With a view to achieving the objectives of the Soil Thematic Strategy and the proposed Soil Framework Directive, which aim to protect European soils from degradation and to contribute to resource efficiency, the European Commission ordered a report entitled 'Overview of best practices for limiting soil sealing or mitigating its effects in EU-27' from the Austrian Environment Agency, which was completed in April 2011.

The report is based on information received from experts dealing with spatial planning, soil protection, building techniques, and on research from all over the EU. It briefly reviews the state of land take and sealing in the EU and gives an exhaustive overview of existing Member State policies to reduce and mitigate soil sealing. It presents the technical measures taken to mitigate the effects of sealing as well as the compensation systems introduced. These are supplemented by information on soil quality criteria and existing networks with relevance to the reduction of sealing.

The report recommends a three-tiered approach:

  • Limiting the progression of soil sealing with improved spatial planning or by reassessing "negative" subsidies that indirectly encourage soil sealing;
  • Mitigating damage when soil sealing cannot be avoided, through measures such as the use of permeable surfaces instead of conventional asphalt or cement and building green roofs;
  • Compensating valuable soil losses by action in other areas to offset drawbacks in eco-function. Measures may take the form of payments, as in the Czech Republic and Slovakia, or the restoration of already sealed soil. Good practices have been identified notably in the cities of Dresden (Soil Compensation Account) and Vienna.

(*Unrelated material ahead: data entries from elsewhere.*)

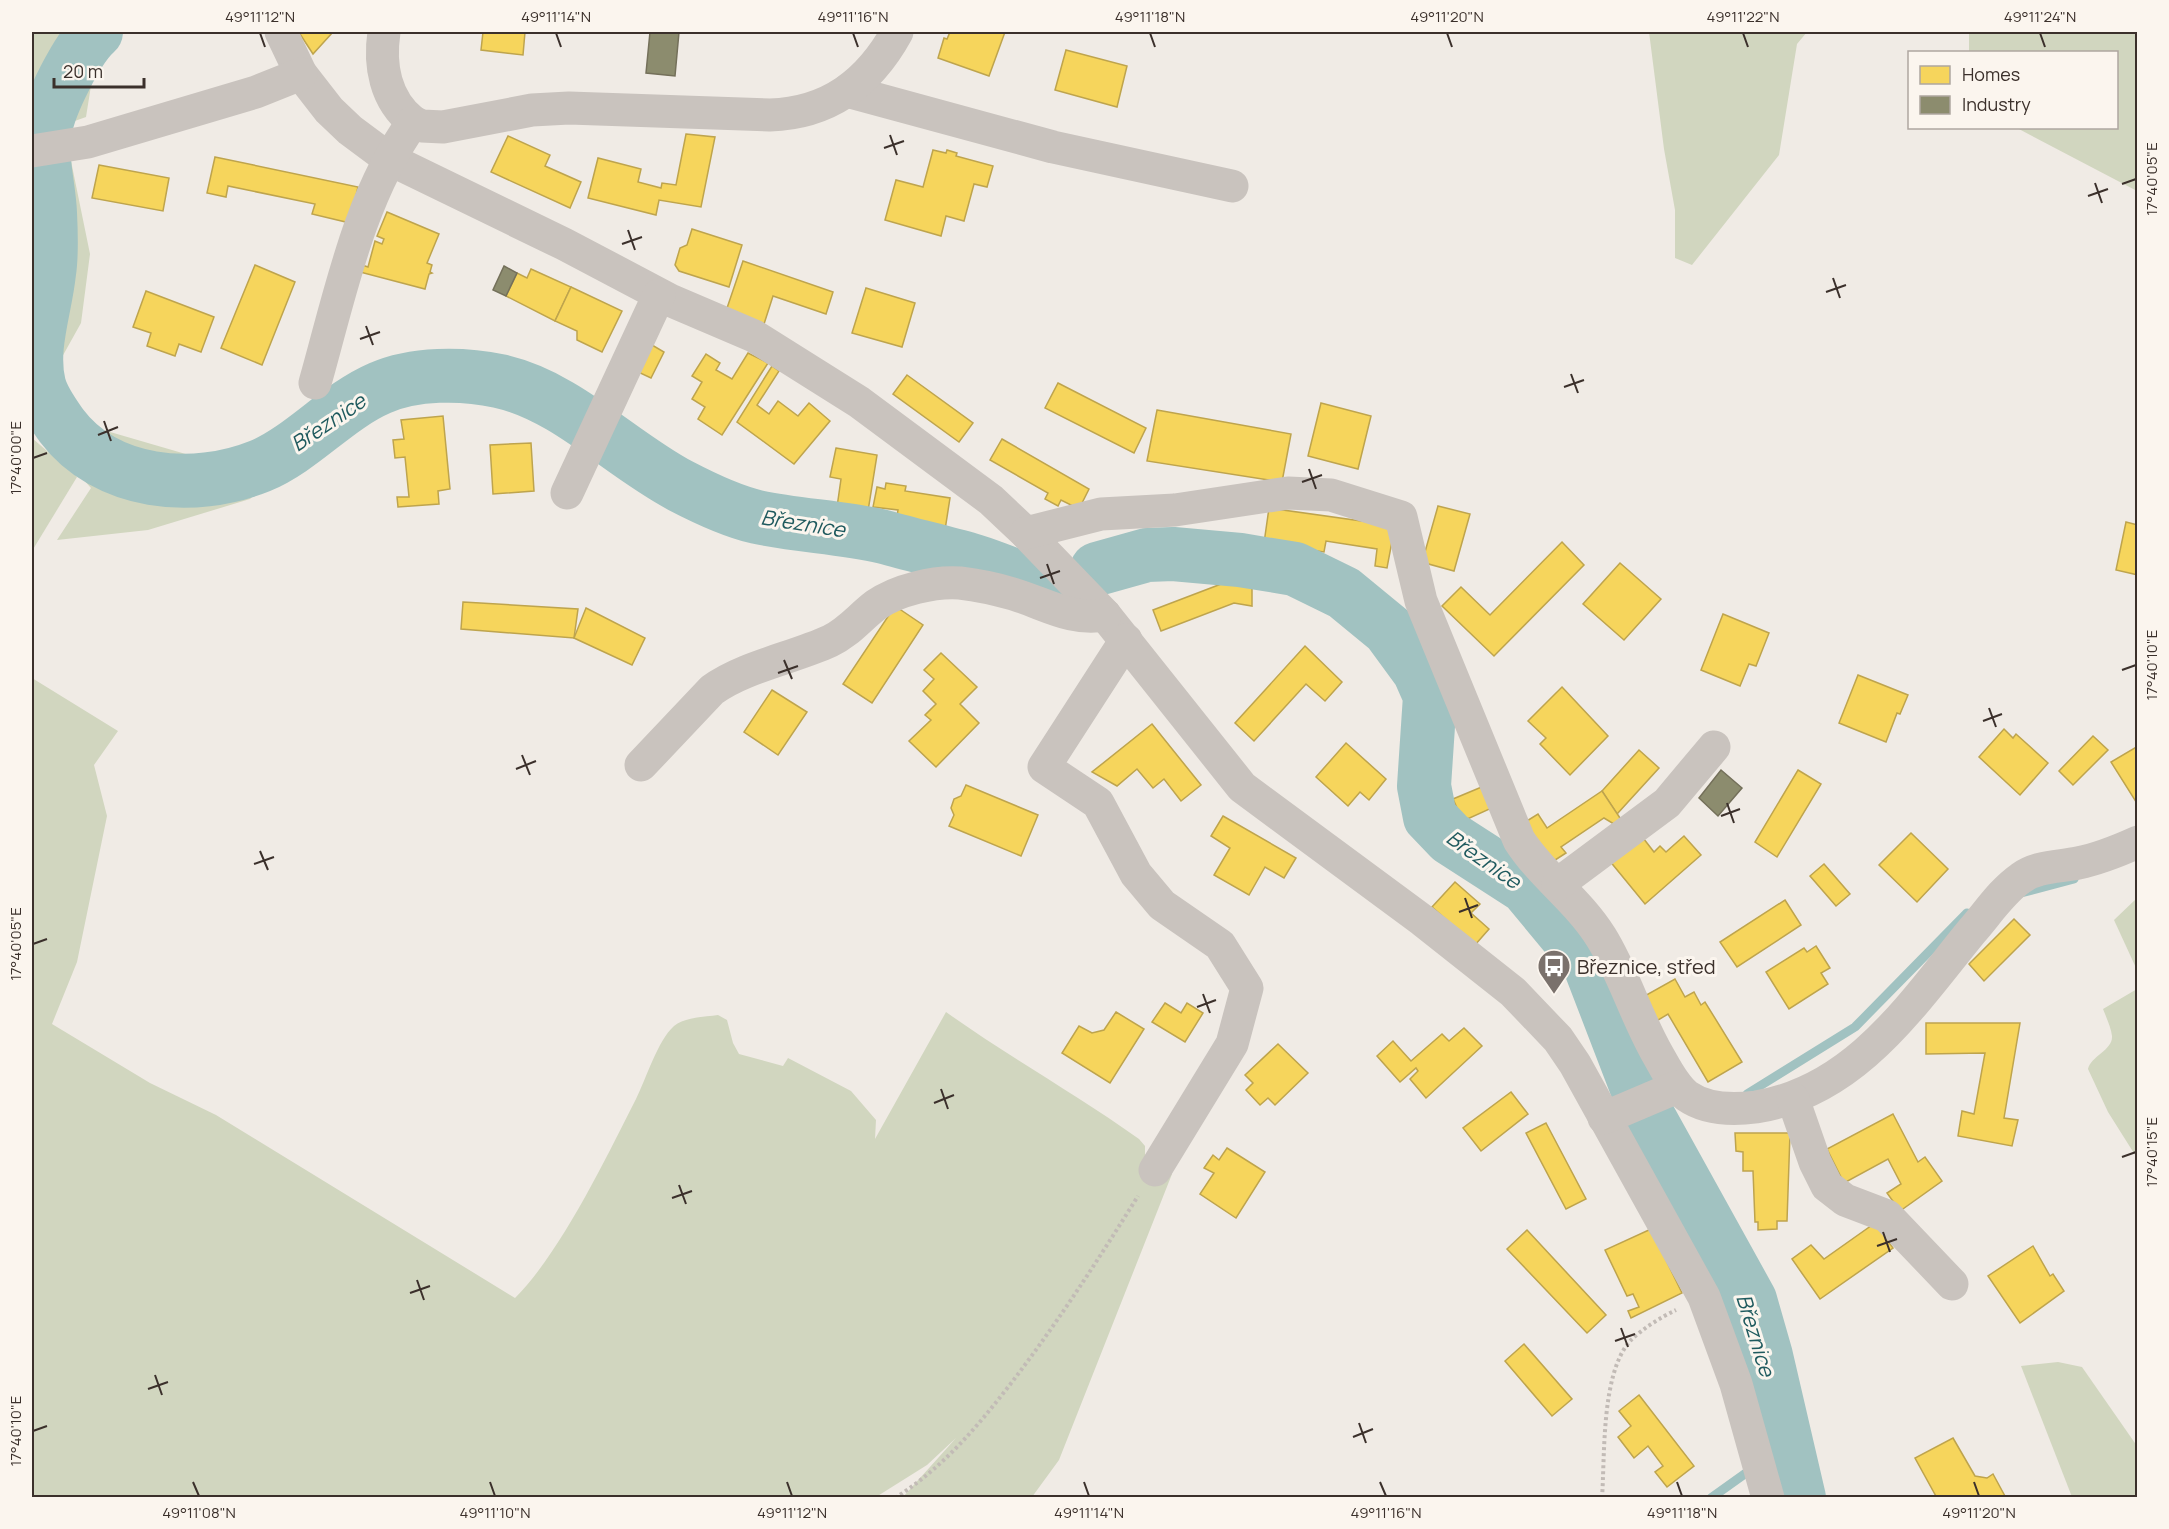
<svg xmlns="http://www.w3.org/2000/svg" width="2169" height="1529" font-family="Manrope,sans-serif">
<rect width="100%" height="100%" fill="#f0ebe5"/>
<g fill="#d1d6bf">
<polygon points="37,32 119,32 97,48 86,117 38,134 32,131 32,33"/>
<polygon points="1649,32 1807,32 1797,44 1779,155 1692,265 1675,258 1675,210 1664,149"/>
<polygon points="1969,32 2137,32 2137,191 2017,128 2116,128 2116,52 1969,52"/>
<polygon points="71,161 90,254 81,323 52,375 93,427 196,457 259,445 273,478 250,499 148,530 57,540 91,488 47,439 32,409 32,168"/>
<polygon points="32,438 77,477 32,551"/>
<path d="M 32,678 L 118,731 L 94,765 L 107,816 L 77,962 L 52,1024 L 150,1083 L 216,1115 L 515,1298 C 561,1252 606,1158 636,1099 C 646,1079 658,1040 674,1026 C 685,1017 705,1017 718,1015 L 727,1020 L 733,1043 L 739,1054 L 783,1066 L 788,1058 L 851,1091 L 876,1120 L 875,1139 L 946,1012 C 1009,1057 1076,1094 1139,1139 L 1145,1146 L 1145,1159 L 1172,1174 L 1059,1460 L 1032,1497 L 903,1497 L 956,1438 L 927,1465 L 876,1497 L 32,1497 Z"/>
<polygon points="2137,898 2137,970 2114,920"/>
<path d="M 2137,989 L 2137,1158 L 2108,1112 L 2088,1069 C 2091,1056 2113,1050 2112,1036 C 2111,1027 2106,1017 2103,1009 Z"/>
<polygon points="2058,1362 2082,1367 2137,1446 2137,1497 2072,1497 2021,1366"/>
</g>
<g fill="#f6d55c" stroke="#bea44d" stroke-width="1.5">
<polygon points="302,32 333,32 313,54 300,34"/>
<polygon points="483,32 525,32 523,55 481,50"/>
<polygon points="950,32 1005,32 989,76 938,58 944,38 947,39"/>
<polygon points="1066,50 1127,66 1117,107 1055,90"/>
<polygon points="686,134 715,137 701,207 659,200 656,215 588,198 598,158 641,169 638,182 661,188 662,183 676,185"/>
<polygon points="508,136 550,155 545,166 581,182 570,208 491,172"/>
<polygon points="933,150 946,153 947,150 957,153 956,156 993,166 987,187 974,184 964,221 946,216 941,236 885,220 896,180 923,187"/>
<polygon points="215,157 358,187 350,223 312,214 315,204 228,186 226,197 207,193"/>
<polygon points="99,165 169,178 163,211 92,198"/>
<polygon points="387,212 439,234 427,263 432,265 430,272 432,273 429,274 425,289 360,272 362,265 368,267 375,241 382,244 384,239 377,236"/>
<polygon points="692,229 742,245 729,287 679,271 675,265 680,248 687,245"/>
<polygon points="743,261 833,292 826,314 773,296 764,324 726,311"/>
<polygon points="255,265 295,282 262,365 221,348"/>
<polygon points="531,269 571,287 555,321 506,296 517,273 527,278"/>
<polygon points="571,287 622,311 602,352 577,340 577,331 555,321"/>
<polygon points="866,288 915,303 902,347 852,333"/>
<polygon points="146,291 214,317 201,352 179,344 175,356 147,346 151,333 133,327"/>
<polygon points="652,345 664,352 651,378 638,372"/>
<polygon points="748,353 768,363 722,435 698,419 705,407 692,399 702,382 692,376 706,354 720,363 716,370 732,379"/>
<polygon points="772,366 779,371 757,405 769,414 778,401 798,416 809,403 830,421 794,464 737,422"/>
<polygon points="907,375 973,423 959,442 893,394"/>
<polygon points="1058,383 1146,428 1134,453 1045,408"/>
<polygon points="1321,403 1371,416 1358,469 1308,456"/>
<polygon points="1157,410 1291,434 1282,482 1147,461"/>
<polygon points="443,416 450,489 438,491 439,504 398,507 397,497 409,497 405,457 395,458 393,440 404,439 401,420"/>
<polygon points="1002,439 1089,489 1079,509 1061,500 1058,506 1045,499 1048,493 990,460"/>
<polygon points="531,443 534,491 493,494 490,445"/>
<polygon points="836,448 877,455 868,511 837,507 841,479 830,477"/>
<polygon points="886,483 906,486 905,491 950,498 945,530 896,522 898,510 873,507 877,487 885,489"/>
<polygon points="1438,506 1470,514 1454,571 1425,563 1423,559"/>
<polygon points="1269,508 1390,525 1394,531 1387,568 1375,566 1377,549 1326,541 1324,552 1264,543"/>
<polygon points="2126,522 2138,525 2138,575 2116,570"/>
<polygon points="1562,542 1584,565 1494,656 1442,606 1461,587 1490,615"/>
<polygon points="1620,563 1661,599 1624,640 1583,604"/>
<polygon points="1229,581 1230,583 1252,583 1252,606 1234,603 1161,631 1153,610"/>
<polygon points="463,602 578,609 574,638 461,629"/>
<polygon points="895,606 923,625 872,703 843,684"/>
<polygon points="586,608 645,638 632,665 574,638"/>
<polygon points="1723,614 1769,633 1756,666 1749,664 1740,686 1701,670"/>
<polygon points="1305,646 1342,682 1325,701 1306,684 1254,741 1235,723"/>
<polygon points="941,653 977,687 960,704 979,723 936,767 909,741 931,720 925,715 936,704 923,691 934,679 924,670"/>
<polygon points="1858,675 1908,695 1900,714 1897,713 1886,742 1839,723"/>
<polygon points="1562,687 1608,736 1570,775 1540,744 1546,738 1528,721"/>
<polygon points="772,690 807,712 778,755 744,732"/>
<polygon points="1152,724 1201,785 1181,801 1164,779 1153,788 1137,769 1117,786 1092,772"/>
<polygon points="2004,729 2013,738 2016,734 2048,763 2020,795 1979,757"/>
<polygon points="2093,736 2108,750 2073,785 2059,771"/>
<polygon points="1346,743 1386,779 1369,800 1360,792 1348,806 1316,777"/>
<polygon points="2138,746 2138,805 2111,762"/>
<polygon points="1639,750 1659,768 1617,814 1602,791"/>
<polygon points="1798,770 1821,784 1777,857 1755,842"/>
<polygon points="966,785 1038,815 1021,856 949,826 954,815 951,808 954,799 961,796"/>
<polygon points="1484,786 1494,807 1463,821 1453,799"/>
<polygon points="1602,791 1626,827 1622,829 1604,818 1561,847 1566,853 1549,864 1522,824 1538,814 1547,828"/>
<polygon points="1223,816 1296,858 1284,878 1265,867 1249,895 1214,875 1230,848 1211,836"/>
<polygon points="1911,833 1948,869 1917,902 1879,865"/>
<polygon points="1640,834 1654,852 1660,846 1666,852 1684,836 1701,855 1645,904 1609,860"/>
<polygon points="1824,864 1850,894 1836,906 1810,876"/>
<polygon points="1455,882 1480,904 1471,913 1489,929 1475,945 1432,907"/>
<polygon points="1785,900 1801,925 1737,967 1720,942"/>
<polygon points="2014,919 2030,935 1984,981 1969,964"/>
<polygon points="1816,946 1830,968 1821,973 1828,984 1789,1009 1766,972 1804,948 1807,952"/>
<polygon points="1675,979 1685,997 1694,992 1701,1005 1705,1002 1742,1062 1708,1082 1668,1014 1655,1022 1641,998"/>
<polygon points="1165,1003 1181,1013 1187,1003 1203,1013 1185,1042 1152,1022"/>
<polygon points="1116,1012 1144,1029 1110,1083 1062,1053 1079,1026 1092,1033 1104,1030"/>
<polygon points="1926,1023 2020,1023 2004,1118 2018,1120 2012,1146 1958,1136 1962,1111 1974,1114 1985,1053 1926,1054"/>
<polygon points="1464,1028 1482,1046 1426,1098 1410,1079 1418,1071 1416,1068 1400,1082 1377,1056 1393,1041 1411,1061 1442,1034 1449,1041"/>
<polygon points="1278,1044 1308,1073 1275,1105 1268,1098 1260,1105 1246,1090 1253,1083 1245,1075"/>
<polygon points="1511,1092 1528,1114 1481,1151 1463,1128"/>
<polygon points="1893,1114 1918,1162 1925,1157 1942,1181 1900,1211 1887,1193 1901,1184 1888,1159 1844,1183 1827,1149"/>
<polygon points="1546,1123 1586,1199 1566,1209 1526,1133"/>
<polygon points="1735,1133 1790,1133 1787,1221 1777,1221 1777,1229 1758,1230 1758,1222 1755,1222 1753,1171 1743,1171 1743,1152 1736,1151"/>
<polygon points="1227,1148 1265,1172 1236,1218 1200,1194 1214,1173 1204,1168 1213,1155 1219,1160"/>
<polygon points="1875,1223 1893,1248 1820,1299 1792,1259 1811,1245 1824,1259"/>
<polygon points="1651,1229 1682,1293 1631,1318 1628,1311 1639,1307 1633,1294 1627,1296 1605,1250"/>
<polygon points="1527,1230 1606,1315 1587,1333 1507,1249"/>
<polygon points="2033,1246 2050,1276 2053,1274 2064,1291 2020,1323 1988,1276"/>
<polygon points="1524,1344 1572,1399 1552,1416 1505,1361"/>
<polygon points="1639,1395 1694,1466 1667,1487 1655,1472 1663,1466 1648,1446 1634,1458 1618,1437 1631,1426 1619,1411"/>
<polygon points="1953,1438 1975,1476 1987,1478 1993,1474 2006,1498 1937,1498 1915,1458"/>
</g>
<g fill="#8c8c6e" stroke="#74705a" stroke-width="1.5">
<polygon points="650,32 679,32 675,76 646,73"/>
<polygon points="504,266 517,273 506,296 493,290"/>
<polygon points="1721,770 1742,788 1718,816 1699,798"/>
</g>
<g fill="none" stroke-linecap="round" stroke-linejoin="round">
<g stroke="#a1c2c1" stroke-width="9">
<polyline points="2021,893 2074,879"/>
<polyline points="1747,1094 1855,1027 1967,913"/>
<polyline points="1647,1114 1673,1118"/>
<polyline points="1765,1461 1785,1447"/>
<polyline points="1711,1498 1753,1468"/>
</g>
<g stroke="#a1c2c1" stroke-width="54">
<path d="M 96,32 C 77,49 49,105 45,131 C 40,157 49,187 50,213 C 51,233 52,254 49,273 C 45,310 30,348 39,385 C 43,400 52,412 61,425 C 106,485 193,493 260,466 C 303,448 336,407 380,388 C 414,373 462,373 499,381 C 567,396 620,454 681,486 C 704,498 731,511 757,517 C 799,526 842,527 884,537 C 913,545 942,552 971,560 C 1000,568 1027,585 1058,582"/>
<polyline points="1097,569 1147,555 1173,554 1240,560 1295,569 1344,593 1389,630 1419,671 1430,696 1424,786 1430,817 1450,838 1526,887 1589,963 1647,1114 1750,1300 1766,1356 1799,1498"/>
</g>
<g stroke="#c2bbb6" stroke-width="4" stroke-dasharray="3 3" stroke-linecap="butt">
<path d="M 895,1498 C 943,1468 978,1426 1012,1382 C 1058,1322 1098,1260 1138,1196"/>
<path d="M 1602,1498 C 1605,1455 1601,1374 1630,1341 C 1642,1329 1661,1317 1676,1310"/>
</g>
<g stroke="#c9c3be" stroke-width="33">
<polyline points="281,32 301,74 329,110 350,130 389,159 564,244 672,301 754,336 859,402 991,500 1026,533 1105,615 1242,787 1422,920 1513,992 1558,1039 1575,1064 1704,1297 1736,1384 1768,1498"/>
<path d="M 384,32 C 379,65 385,100 413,122"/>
<polyline points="847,91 1053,147 1232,186"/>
<polyline points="32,151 88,142 256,92 301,74"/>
<path d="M 315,383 C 340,295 359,197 413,122 L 422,126 L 443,127 L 532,110 L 569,108 L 770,115 C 829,113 869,83 897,32"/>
<polyline points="567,493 659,295"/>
<path d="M 1026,533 L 1101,514 L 1175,510 L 1288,493 L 1331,495 L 1401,517 L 1421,601 L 1519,840 C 1542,876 1578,900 1601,937 C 1624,974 1636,1017 1658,1055 C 1666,1069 1674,1086 1687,1096 C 1707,1110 1733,1110 1756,1107 C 1856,1091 1912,1004 1972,931 C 1987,914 2002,891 2021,878 C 2037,866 2059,867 2078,863 C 2098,859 2118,851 2138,842"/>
<polyline points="1126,640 1044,767 1098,803 1136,874 1162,905 1220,945 1247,988 1232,1044 1155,1170"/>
<path d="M 641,765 L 712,690 C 743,667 793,658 830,641 C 849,632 860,617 876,605 C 897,590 935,581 960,583 C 977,585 996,589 1013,594 C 1046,604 1071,621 1105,615"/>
<polyline points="1558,884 1667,803 1714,747"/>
<polyline points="1793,1099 1815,1162 1827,1186 1845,1200 1887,1216 1952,1284"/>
<polyline points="1604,1118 1677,1087"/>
</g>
</g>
<path fill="none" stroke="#3b302b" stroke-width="2" d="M 260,33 L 265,47M 556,33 L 561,47M 853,33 L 858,47M 1150,33 L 1155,47M 1447,33 L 1452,47M 1743,33 L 1748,47M 2040,33 L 2045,47M 890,135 L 897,155M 884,148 L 904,141M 2095,183 L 2102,203M 2122,184 L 2136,179M 2088,196 L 2108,189M 628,230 L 635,250M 622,244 L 642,237M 1833,278 L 1840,298M 1826,292 L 1846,285M 366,326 L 373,345M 360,339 L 380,332M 1571,374 L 1578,393M 1564,387 L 1584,380M 104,421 L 111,441M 98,435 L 118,427M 33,458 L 47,453M 1309,469 L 1316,489M 1302,482 L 1322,475M 1047,564 L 1054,584M 1040,578 L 1060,571M 784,660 L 792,679M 2122,670 L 2136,665M 778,673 L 798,666M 1989,708 L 1996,727M 1983,721 L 2002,714M 522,755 L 530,775M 516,769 L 536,761M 1727,803 L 1734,823M 1721,816 L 1740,809M 260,851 L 268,870M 254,864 L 274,857M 1465,898 L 1472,918M 1459,912 L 1478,905M 33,944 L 47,939M 1203,994 L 1210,1013M 1197,1007 L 1216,1000M 941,1089 L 948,1109M 934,1103 L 954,1095M 2122,1157 L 2136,1152M 679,1185 L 686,1204M 672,1198 L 692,1191M 1883,1232 L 1890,1252M 1877,1246 L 1897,1239M 417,1280 L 424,1300M 410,1293 L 430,1286M 1621,1328 L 1628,1347M 1615,1341 L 1635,1334M 155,1375 L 162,1395M 148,1389 L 168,1382M 1359,1423 L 1366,1443M 33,1431 L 47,1426M 1353,1437 L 1373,1429M 193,1482 L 199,1496M 490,1482 L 495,1496M 787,1482 L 792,1496M 1084,1482 L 1089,1496M 1380,1482 L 1386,1496M 1677,1482 L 1682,1496M 1974,1482 L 1979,1496"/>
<defs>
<g id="bus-pin" transform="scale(1.725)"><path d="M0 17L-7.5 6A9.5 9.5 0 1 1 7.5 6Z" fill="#7a716c" stroke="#fbf5ee"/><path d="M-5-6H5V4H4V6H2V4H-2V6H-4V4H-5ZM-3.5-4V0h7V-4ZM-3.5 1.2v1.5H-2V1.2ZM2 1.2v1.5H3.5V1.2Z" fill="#fff"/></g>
</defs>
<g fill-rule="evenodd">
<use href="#bus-pin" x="1554" y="966"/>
</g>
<g text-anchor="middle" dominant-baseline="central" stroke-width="6" stroke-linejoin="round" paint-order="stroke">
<g font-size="20" fill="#3b302b" stroke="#fbf5ee" text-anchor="start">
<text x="1577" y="966">Březnice, střed</text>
</g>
<g font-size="21" font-style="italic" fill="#1f5a5e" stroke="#fbf5ee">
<text transform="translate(328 422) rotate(-34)">Březnice</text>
<text transform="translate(803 523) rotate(9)">Březnice</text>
<text transform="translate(1484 859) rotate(35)">Březnice</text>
<text transform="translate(1756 1335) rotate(73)">Březnice</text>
</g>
</g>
<rect width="2169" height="1529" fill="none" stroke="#fbf5ee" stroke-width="66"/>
<rect x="1908" y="51" width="210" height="78" fill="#fbf5ee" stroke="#aea6a0" stroke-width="1.5"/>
<rect x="1920" y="66" width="30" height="18" fill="#f6d55c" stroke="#aea6a0" stroke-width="1.5"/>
<text x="1962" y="81" font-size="18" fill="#3b302b">Homes</text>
<rect x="1920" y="96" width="30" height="18" fill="#8c8c6e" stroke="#aea6a0" stroke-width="1.5"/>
<text x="1962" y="111" font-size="18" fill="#3b302b">Industry</text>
<path d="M54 78v9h90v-9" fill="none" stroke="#3b302b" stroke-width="3"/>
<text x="63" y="78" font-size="18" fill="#3b302b" stroke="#fbf5ee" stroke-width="4.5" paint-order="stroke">20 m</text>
<rect x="33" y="33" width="2103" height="1463" fill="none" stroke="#3b302b" stroke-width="2"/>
<g font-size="15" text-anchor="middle" fill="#3b302b">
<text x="260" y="22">49°11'12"N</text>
<text x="556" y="22">49°11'14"N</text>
<text x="853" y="22">49°11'16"N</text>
<text x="1150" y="22">49°11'18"N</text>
<text x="1447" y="22">49°11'20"N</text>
<text x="1743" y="22">49°11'22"N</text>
<text x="2040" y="22">49°11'24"N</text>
<text transform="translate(2152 179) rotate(-90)" y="5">17°40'05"E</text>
<text transform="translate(16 458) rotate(-90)" y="5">17°40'00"E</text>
<text transform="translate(2152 665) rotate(-90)" y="5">17°40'10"E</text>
<text transform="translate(16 944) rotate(-90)" y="5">17°40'05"E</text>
<text transform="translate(2152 1152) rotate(-90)" y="5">17°40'15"E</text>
<text transform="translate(16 1431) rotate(-90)" y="5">17°40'10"E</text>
<text x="199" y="1518">49°11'08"N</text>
<text x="495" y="1518">49°11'10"N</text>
<text x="792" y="1518">49°11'12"N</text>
<text x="1089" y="1518">49°11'14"N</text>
<text x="1386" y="1518">49°11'16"N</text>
<text x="1682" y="1518">49°11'18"N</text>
<text x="1979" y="1518">49°11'20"N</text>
</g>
</svg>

The full report can be downloaded here (pdf ~ 9,6Mb).

The report is also available section by section:

A press release is available here.

One of the authors of the report (Gundula Prokop) appears at Green Week 2011 in the session 'Soil sealing, floods and fragmentation – an avoidable catastrophe?'. Her presentation as well as those of the other speakers will be available here.

The report will serve as a basis for a Technical Document on Soil Sealing in the EU drawn up with the help of nominated national experts. The document will provide national, regional and local authorities with guidance on best practices for limiting soil sealing and mitigating its effects. The final document is expected to be ready in the course of 2012.